Es gibt Dinge die werden einem bei der Einführung eines NMS häufig nicht gesagt, ganz ohne Arbeit gehts leider nicht. Die alleinige Installation eines Netzwerk-Management-Systems ist, neben der eigentlichen Auswahl - die schon ziemlich nervenaufreibend sein kann, nur die halbe Miete. Mit dem Einsatz eines NMS wollen SNMP-Agenten befragt, SNMP-Traps und Syslog Events empfangen und ausgewertet werden. Um von einem NMS richtig profitieren zu können, kommen also nicht darum herum, sich mit Ihren Geräten und Netzwerk-Komponenten zu beschäftigen. Die folgende, nicht unbedingt vollständige Aufzählung, können als Hilfestellung bei der Einführung von OpenNMS oder einem jeden anderen NMS hilfreich sein.
- Erstellen Sie eine Standardkonfiguration für Ihre SNMP-Agenten. Für OpenNMS reicht eine “read-only” community die am besten nicht “public” ist. Versuchen Sie Version 2c zu priorisieren, wenn nichts anderes geht auf Version 1 zurückgreifen. Überlegen Sie sich ob SNMP Version 3 für Sie in Frage kommt und entsprechend von den Agenten unterstützt wird.
- Überlegen Sie sich welche Geräte über Syslog oder SNMP-Traps zentral protokolliert werden sollen. Bei Geräten die beides unterstützen, entscheiden Sie sich für eine Variante. Bei der Wahl der Events vom Gerät gesendet werden soll gilt: “Weniger ist manchmal mehr”. Nur wirklich kritische Events machen häufig sinn. Notfalls an einem Gerät exemplarisch austesten und dann entscheiden ob Syslog oder SNMP-Traps besser geeignet ist. Legen Sie eine entsprechende Konfiguration zum roll-out für SNMP-Traps oder Syslog fest.
- Prüfen Sie ob Ihre Geräte einem Namensschema entsprechen und diese auf den Geräten selbst und im DNS korrekt eingetragen sind. Für OpenNMS kann im Wiki unter Regeln und Filter für Inspiration gesorgt werden um Geräte zu gruppieren. Solche Schemas sind häufig pflegeleichter als die manuelle Zuordnung über Surveillance-Categories.
- Stellen Sie sicher, dass vom NMS-Server alle relevanten Anwendungen und Geräte erreicht werden können (Firewalls, Routing etc.)

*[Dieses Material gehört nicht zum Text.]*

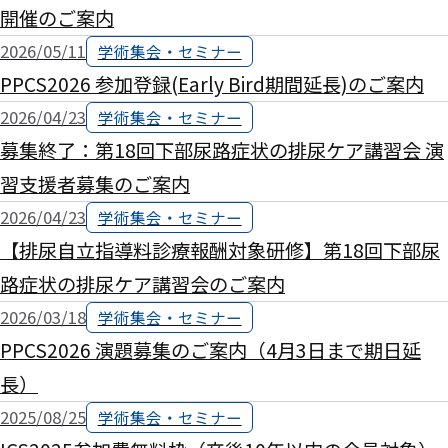
開催のご案内
2026/05/11
学術集会・セミナー
PPCS2026 参加登録(Early Bird期間延長)のご案内
2026/04/23
学術集会・セミナー
募集終了：第18回下部尿路症状の排尿ケア講習会 演
習支援者募集のご案内
2026/04/23
学術集会・セミナー
【排尿自立指導料診療報酬対象研修】第18回下部尿
路症状の排尿ケア講習会のご案内
2026/03/18
学術集会・セミナー
PPCS2026 演題募集のご案内（4月3日まで期日延
長）
2025/08/25
学術集会・セミナー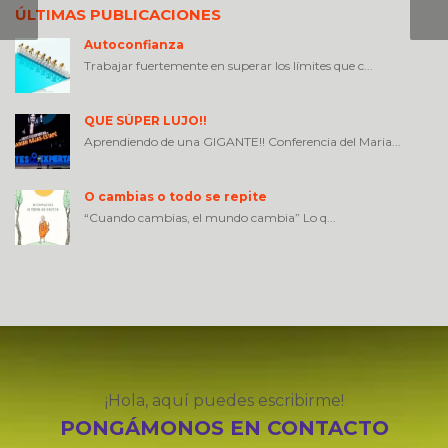
ÚLTIMAS PUBLICACIONES
Autoconfianza
Trabajar fuertemente en superar los límites que c...
QUE SÚPER LUJO!!
Aprendiendo de una GIGANTE!! Conferencia del Maria...
O cambias o todo se repite
“Cuando cambias, el mundo cambia” Lo q...
¡Hola, aquí puedes escribirme!
PONGÁMONOS EN CONTACTO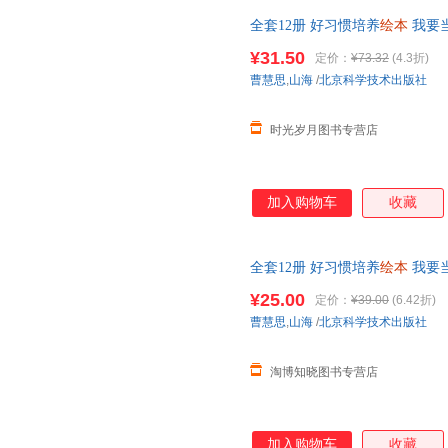
全套12册 好习惯培养
绘本
我要
书籍
幼儿园
大班中班宝宝书本启
¥31.50
定价：
¥73.32
(4.3折)
曹慧思
,
山海
/
北京科学技术出版社
时光岁月图书专营店
加入购物车
收藏
全套12册 好习惯培养
绘本
我要
书籍
幼儿园
大班中班宝宝书本启
¥25.00
定价：
¥39.00
(6.42折)
曹慧思
,
山海
/
北京科学技术出版社
淘博知晓图书专营店
加入购物车
收藏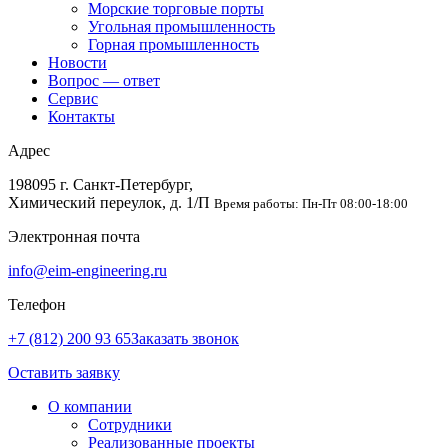
Морские торговые порты
Угольная промышленность
Горная промышленность
Новости
Вопрос — ответ
Сервис
Контакты
Адрес
198095 г. Санкт-Петербург,
Химический переулок, д. 1/П
Время работы: Пн-Пт 08:00-18:00
Электронная почта
info@eim-engineering.ru
Телефон
+7 (812) 200 93 65
Заказать звонок
Оставить заявку
О компании
Сотрудники
Реализованные проекты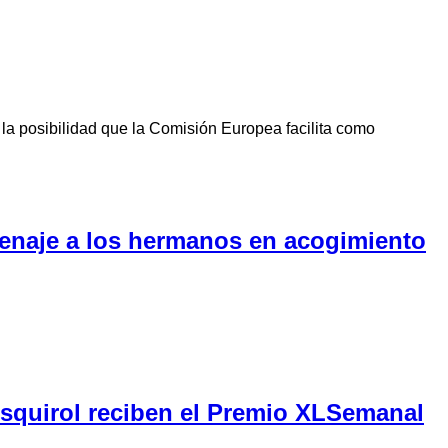
la posibilidad que la Comisión Europea facilita como
menaje a los hermanos en acogimiento
Esquirol reciben el Premio XLSemanal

- Bei Linux oder Unix-Systemen mit SNMP können Partitionen und Prozesse ohne große Umstände überwachte werden (direktive “disk” und “proc”). Berücksichtigen Sie die Einstellungen beim ausrollen Ihrer SNMP-Konfiguration.
- Prüfen Sie welche SNMP-Agenten welche SNMP-Versionen und Konfigurationen unterstützen. Ein Skript aus dem OpenNMS Wiki kann Ihnen hilfreich sein und sehr schnell zeigen, welche Communities in welcher Version auf den IP-Adressen verwendet werden kann.

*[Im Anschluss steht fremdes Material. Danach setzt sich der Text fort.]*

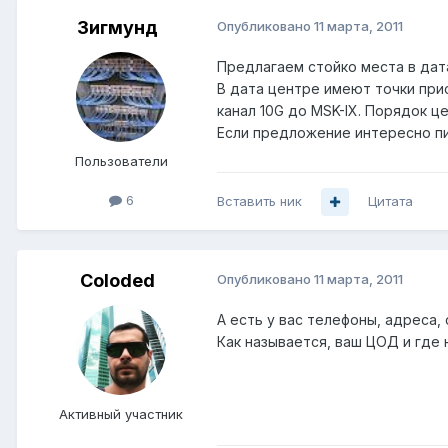
Зигмунд
Опубликовано
11 марта, 2011
Предлагаем стойко места в дат
В дата центре имеют точки прис
канал 10G до MSK-IX. Порядок це
Если предложение интересно п
Пользователи
6
Вставить ник
Цитата
Coloded
Опубликовано
11 марта, 2011
А есть у вас телефоны, адреса, 
Как называется, ваш ЦОД и где
Активный участник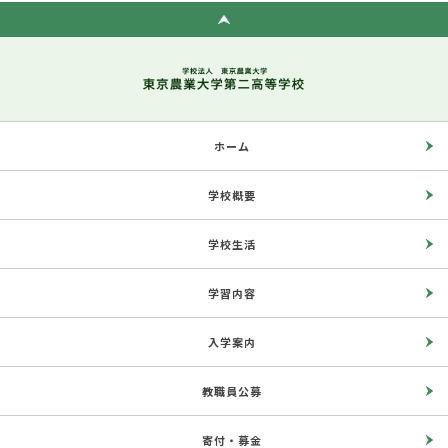
ホーム
学校概要
学校生活
学習内容
入学案内
教職員公募
寄付・募金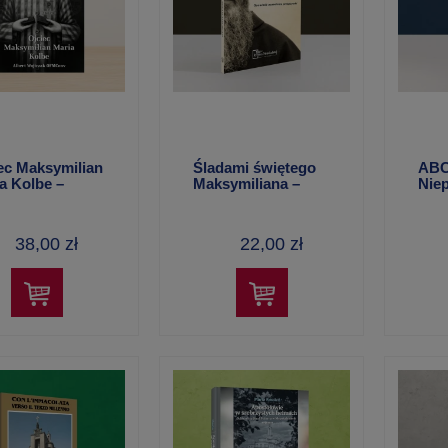
ec Maksymilian
Śladami świętego
ABC
a Kolbe –
Maksymiliana –
Niep
rt Wojtczak
Kazimierz Braun
Stan
Conv
OF
38,00 zł
22,00 zł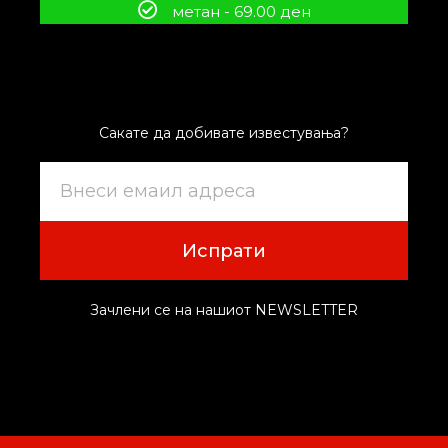
метан - 69.00 ден
Сакате да добивате известувања?
Испрати
Зачлени се на нашиот NEWSLETTER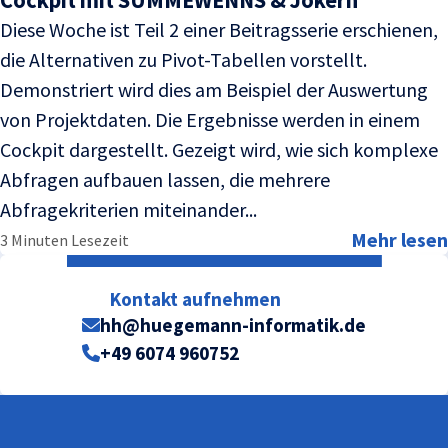
Diese Woche ist Teil 2 einer Beitragsserie erschienen,
die Alternativen zu Pivot-Tabellen vorstellt.
Demonstriert wird dies am Beispiel der Auswertung
von Projektdaten. Die Ergebnisse werden in einem
Cockpit dargestellt. Gezeigt wird, wie sich komplexe
Abfragen aufbauen lassen, die mehrere
Abfragekriterien miteinander...
Mehr lesen
3 Minuten Lesezeit
Kontakt aufnehmen
hh@huegemann-informatik.de
+49 6074 960752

- Überlegen Sie sich wie Sie Geräte eintragen wollen, manuelles Provisioning oder über automatisches Discovery.
- Geräte mit redundanten oder virtuellen IP-Adressen können im Discovery Schwierigkeiten bereiten. Isolieren Sie diese Geräte und betrachten Sie diese gesondert, meistens müssen diese Geräte manuell im NMS bereitgestellt werden.
- Verlieren Sie sich nicht in den Details beim Monitoring von komplexen Abläufen. Bei der Einrichtung von Monitoren hilft das KISS-Prinzip.

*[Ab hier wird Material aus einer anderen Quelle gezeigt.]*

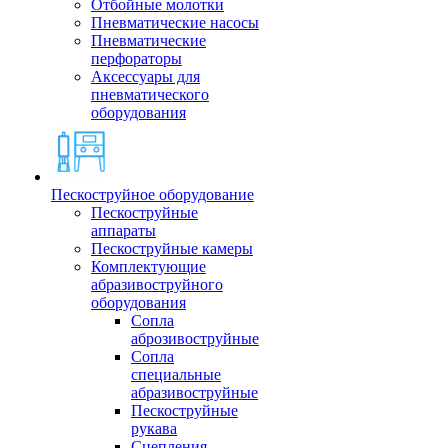
Отбойные молотки
Пневматические насосы
Пневматические
перфораторы
Аксессуары для
пневматического
оборудования
Пескоструйное оборудование
Пескоструйные
аппараты
Пескоструйные камеры
Комплектующие
абразивоструйного
оборудования
Сопла
аброзивоструйные
Сопла
специальные
абразивоструйные
Пескоструйные
рукава
Сцепления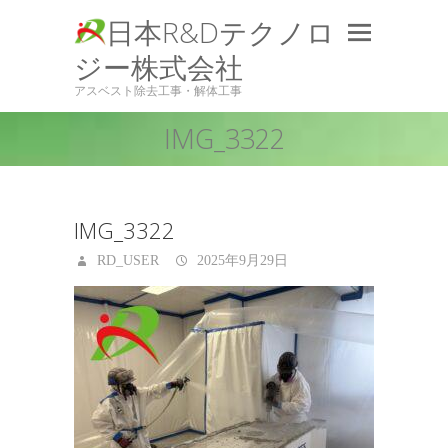
日本R&Dテクノロ
ジー株式会社
アスベスト除去工事・解体工事
IMG_3322
IMG_3322
RD_USER
2025年9月29日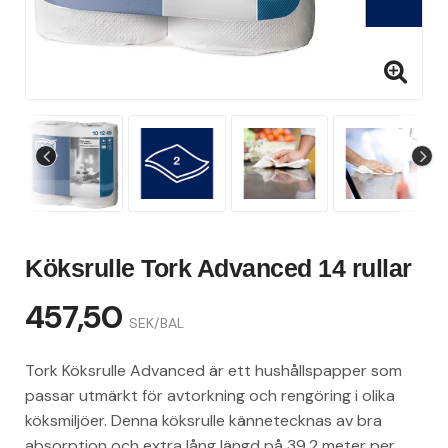
Köksrulle Tork Advanced 14 rullar
457,50
SEK/BAL
Tork Köksrulle Advanced är ett hushållspapper som
passar utmärkt för avtorkning och rengöring i olika
köksmiljöer. Denna köksrulle kännetecknas av bra
absorption och extra lång längd på 39,2 meter per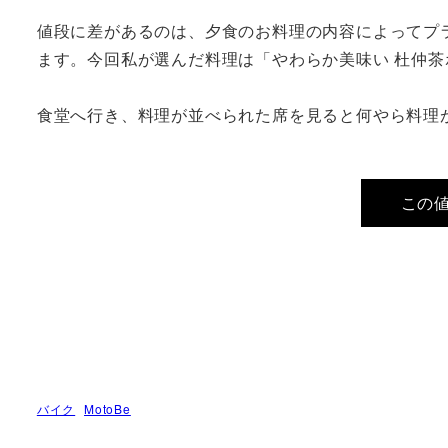
値段に差があるのは、夕食のお料理の内容によってプ
ます。今回私が選んだ料理は「やわらか美味い 杜仲
食堂へ行き、料理が並べられた席を見ると何やら料理
この
バイク
MotoBe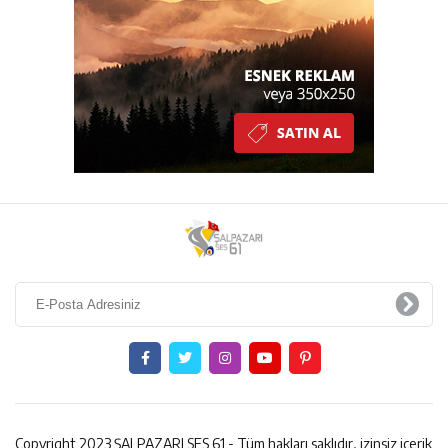
Copyright 2023 ŞALPAZARI SES 61 - Tüm hakları saklıdır, izinsiz içerik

Ich gehe nicht davon aus, dass die Liste vollständig kann aber für den ein oder anderen ein Anhaltspunkt sein. Wie man sieht, sollte man sich über die eine oder andere Sache Gedanken machen. Angefangen von Netzwerk-Komponenten wie Router, Switches, USVs oder Firewalls bis hin zu Anwendungsprotokollen, können sehr viele Informationen genutzt werden, die zur Verbesserung der Netzwerkqualität verwendet werden können.